The rover, called Curiosity, ushers in a new era of exploration that could turn up evidence that the Red Planet once had the necessary ingredients for life — or might even still harbor life today. NASA and administration officials were also quick to point to the success to counter criticism that the space agency had turned into a creaky bureaucracy incapable of matching its past glory.

“If anybody has been harboring doubts about the status of U.S. leadership in space,” John P. Holdren, the president’s science adviser, said at a news conference following the landing, “well, there’s a one-ton, automobile-size piece of American ingenuity, and it’s sitting on the surface of Mars right now.”

Among the various images that have so far been received by NASA and released to the public, two are so remarkable that there are hardly words to describe them. Firstly, this picture, captured by the Mars Reconnaissance Orbiter, of Curiosity making it’s landing on Mars, with supersonic parachute deployed:

Curiosity, supersonic parachute deployed, descending to surface of Mars
Photo: NASA

I believe that this is the first ever image of a human spacecraft landing on another planetary body ever taken from this perspective, from above, by a satellite orbiting that body – certainly I have never seen a comparable image from the Apollo missions either landing on the Moon or returning to Earth. It is amazing to watch the human-made Curiosity spacecraft, so small in the vastness of space but representing the very pinnacle of our technical and engineering ability, operating precisely according to the commands of scientists many millions of miles away, and executing a landing on another world.

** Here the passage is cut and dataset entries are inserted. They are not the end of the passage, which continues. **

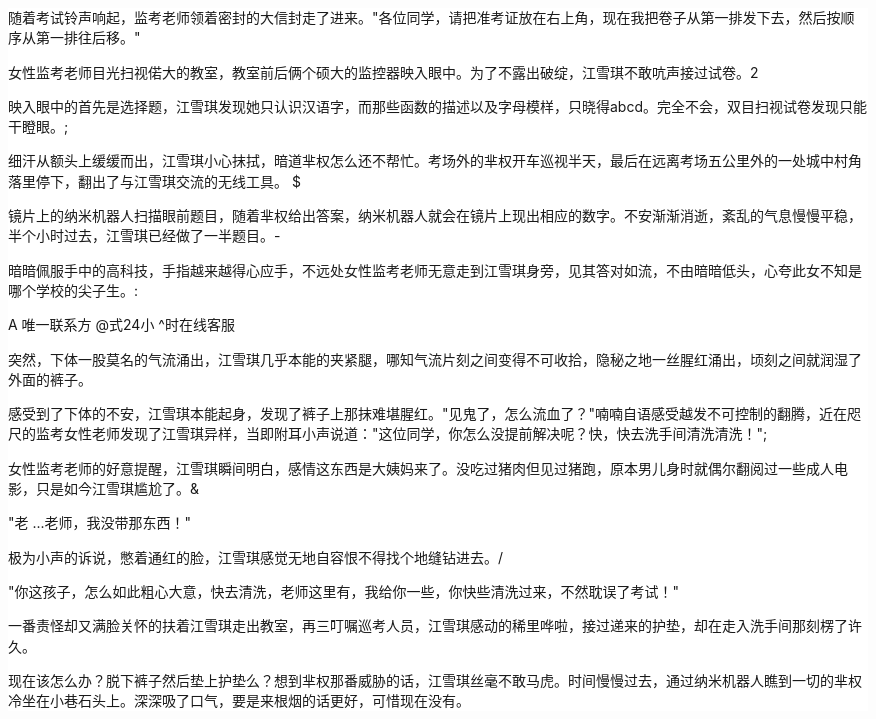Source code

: 



随着考试铃声响起，监考老师领着密封的大信封走了进来。"各位同学，请把准考证放在右上角，现在我把卷子从第一排发下去，然后按顺序从第一排往后移。"





女性监考老师目光扫视偌大的教室，教室前后俩个硕大的监控器映入眼中。为了不露出破绽，江雪琪不敢吭声接过试卷。2





映入眼中的首先是选择题，江雪琪发现她只认识汉语字，而那些函数的描述以及字母模样，只晓得abcd。完全不会，双目扫视试卷发现只能干瞪眼。;





细汗从额头上缓缓而出，江雪琪小心抹拭，暗道芈权怎么还不帮忙。考场外的芈权开车巡视半天，最后在远离考场五公里外的一处城中村角落里停下，翻出了与江雪琪交流的无线工具。 $



镜片上的纳米机器人扫描眼前题目，随着芈权给出答案，纳米机器人就会在镜片上现出相应的数字。不安渐渐消逝，紊乱的气息慢慢平稳，半个小时过去，江雪琪已经做了一半题目。-





暗暗佩服手中的高科技，手指越来越得心应手，不远处女性监考老师无意走到江雪琪身旁，见其答对如流，不由暗暗低头，心夸此女不知是哪个学校的尖子生。:

A 唯一联系方 @式24小 ^时在线客服



突然，下体一股莫名的气流涌出，江雪琪几乎本能的夹紧腿，哪知气流片刻之间变得不可收拾，隐秘之地一丝腥红涌出，顷刻之间就润湿了外面的裤子。





感受到了下体的不安，江雪琪本能起身，发现了裤子上那抹难堪腥红。"见鬼了，怎么流血了？"喃喃自语感受越发不可控制的翻腾，近在咫尺的监考女性老师发现了江雪琪异样，当即附耳小声说道："这位同学，你怎么没提前解决呢？快，快去洗手间清洗清洗！";





女性监考老师的好意提醒，江雪琪瞬间明白，感情这东西是大姨妈来了。没吃过猪肉但见过猪跑，原本男儿身时就偶尔翻阅过一些成人电影，只是如今江雪琪尴尬了。&





"老 ...老师，我没带那东西！"



极为小声的诉说，憋着通红的脸，江雪琪感觉无地自容恨不得找个地缝钻进去。/





"你这孩子，怎么如此粗心大意，快去清洗，老师这里有，我给你一些，你快些清洗过来，不然耽误了考试！"



一番责怪却又满脸关怀的扶着江雪琪走出教室，再三叮嘱巡考人员，江雪琪感动的稀里哗啦，接过递来的护垫，却在走入洗手间那刻楞了许久。



现在该怎么办？脱下裤子然后垫上护垫么？想到芈权那番威胁的话，江雪琪丝毫不敢马虎。时间慢慢过去，通过纳米机器人瞧到一切的芈权冷坐在小巷石头上。深深吸了口气，要是来根烟的话更好，可惜现在没有。


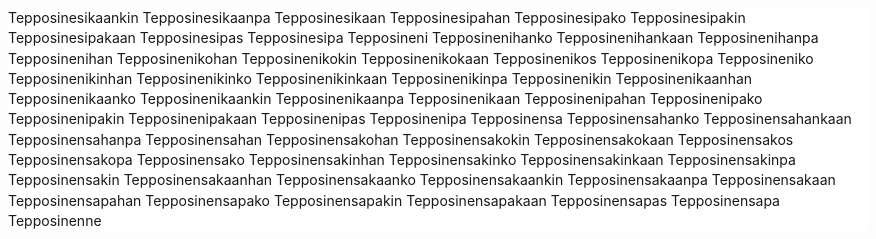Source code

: Tepposinesikaankin
Tepposinesikaanpa
Tepposinesikaan
Tepposinesipahan
Tepposinesipako
Tepposinesipakin
Tepposinesipakaan
Tepposinesipas
Tepposinesipa
Tepposineni
Tepposinenihanko
Tepposinenihankaan
Tepposinenihanpa
Tepposinenihan
Tepposinenikohan
Tepposinenikokin
Tepposinenikokaan
Tepposinenikos
Tepposinenikopa
Tepposineniko
Tepposinenikinhan
Tepposinenikinko
Tepposinenikinkaan
Tepposinenikinpa
Tepposinenikin
Tepposinenikaanhan
Tepposinenikaanko
Tepposinenikaankin
Tepposinenikaanpa
Tepposinenikaan
Tepposinenipahan
Tepposinenipako
Tepposinenipakin
Tepposinenipakaan
Tepposinenipas
Tepposinenipa
Tepposinensa
Tepposinensahanko
Tepposinensahankaan
Tepposinensahanpa
Tepposinensahan
Tepposinensakohan
Tepposinensakokin
Tepposinensakokaan
Tepposinensakos
Tepposinensakopa
Tepposinensako
Tepposinensakinhan
Tepposinensakinko
Tepposinensakinkaan
Tepposinensakinpa
Tepposinensakin
Tepposinensakaanhan
Tepposinensakaanko
Tepposinensakaankin
Tepposinensakaanpa
Tepposinensakaan
Tepposinensapahan
Tepposinensapako
Tepposinensapakin
Tepposinensapakaan
Tepposinensapas
Tepposinensapa
Tepposinenne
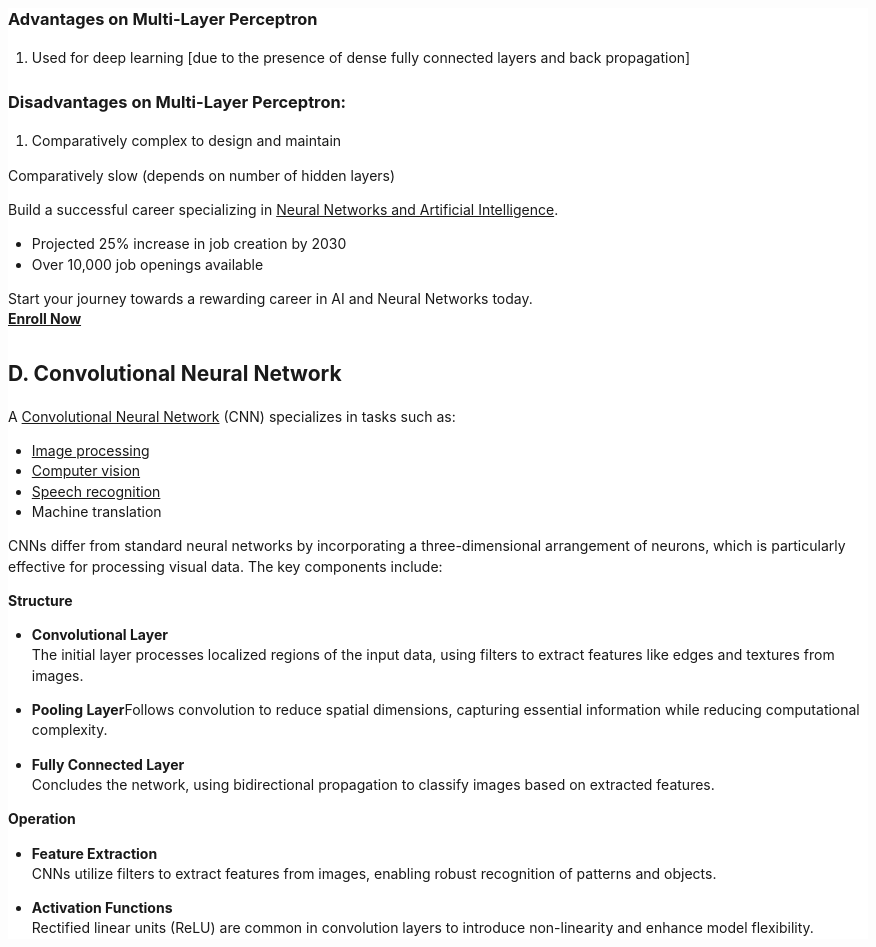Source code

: ### **Advantages on Multi-Layer Perceptron**

1.  Used for deep learning \[due to the presence of dense fully connected layers and back propagation\] 

### **Disadvantages on Multi-Layer Perceptron:** 

1.  Comparatively complex to design and maintain

Comparatively slow (depends on number of hidden layers)

Build a successful career specializing in [Neural Networks and Artificial Intelligence](https://www.mygreatlearning.com/pg-program-artificial-intelligence-course).

-   Projected 25% increase in job creation by 2030
-   Over 10,000 job openings available

Start your journey towards a rewarding career in AI and Neural Networks today.  
**[Enroll Now](https://www.mygreatlearning.com/pg-program-artificial-intelligence-course)**

## **D. Convolutional Neural Network**

A [Convolutional Neural Network](https://www.mygreatlearning.com/blog/cnn-model-architectures-and-applications/) (CNN) specializes in tasks such as:

-   [Image processing](https://www.mygreatlearning.com/blog/introduction-to-image-processing-what-is-image-processing/)
-   [Computer vision](https://www.mygreatlearning.com/blog/computer-vision-a-case-study-transfer-learning/)
-   [Speech recognition](https://www.mygreatlearning.com/blog/top-speech-recognition-software/)
-   Machine translation

CNNs differ from standard neural networks by incorporating a three-dimensional arrangement of neurons, which is particularly effective for processing visual data. The key components include:

**Structure**

-   **Convolutional Layer**  
    The initial layer processes localized regions of the input data, using filters to extract features like edges and textures from images.

-   **Pooling Layer**Follows convolution to reduce spatial dimensions, capturing essential information while reducing computational complexity.

-   **Fully Connected Layer**  
    Concludes the network, using bidirectional propagation to classify images based on extracted features.

**Operation**

-   **Feature Extraction**  
    CNNs utilize filters to extract features from images, enabling robust recognition of patterns and objects.

-   **Activation Functions**  
    Rectified linear units (ReLU) are common in convolution layers to introduce non-linearity and enhance model flexibility.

Also astonishing is this 4 frames/second low resolution video taken by Curiosity, covering the period from heatshield separation to landing on the Martian surface:

 

We can look forward to many more pictures – panoramic images in colour and in higher resolution – in the coming days, though some accomplishments will have to wait awhile:

Over the first week, Curiosity is to deploy its main antenna, raise a mast containing cameras, a rock-vaporizing laser and other instruments, and take its first panoramic shot of its surroundings.

NASA will spend the first weeks checking out Curiosity before embarking on the first drive. The rover will not scoop its first sample of Martian soil until mid-September at the earliest, and the first drilling into rock is not expected until October or November.

Hopefully the initial success of this mission represents a firm step toward an ultimate manned mission to Mars, with all of the resulting benefits to humanity that it would bring.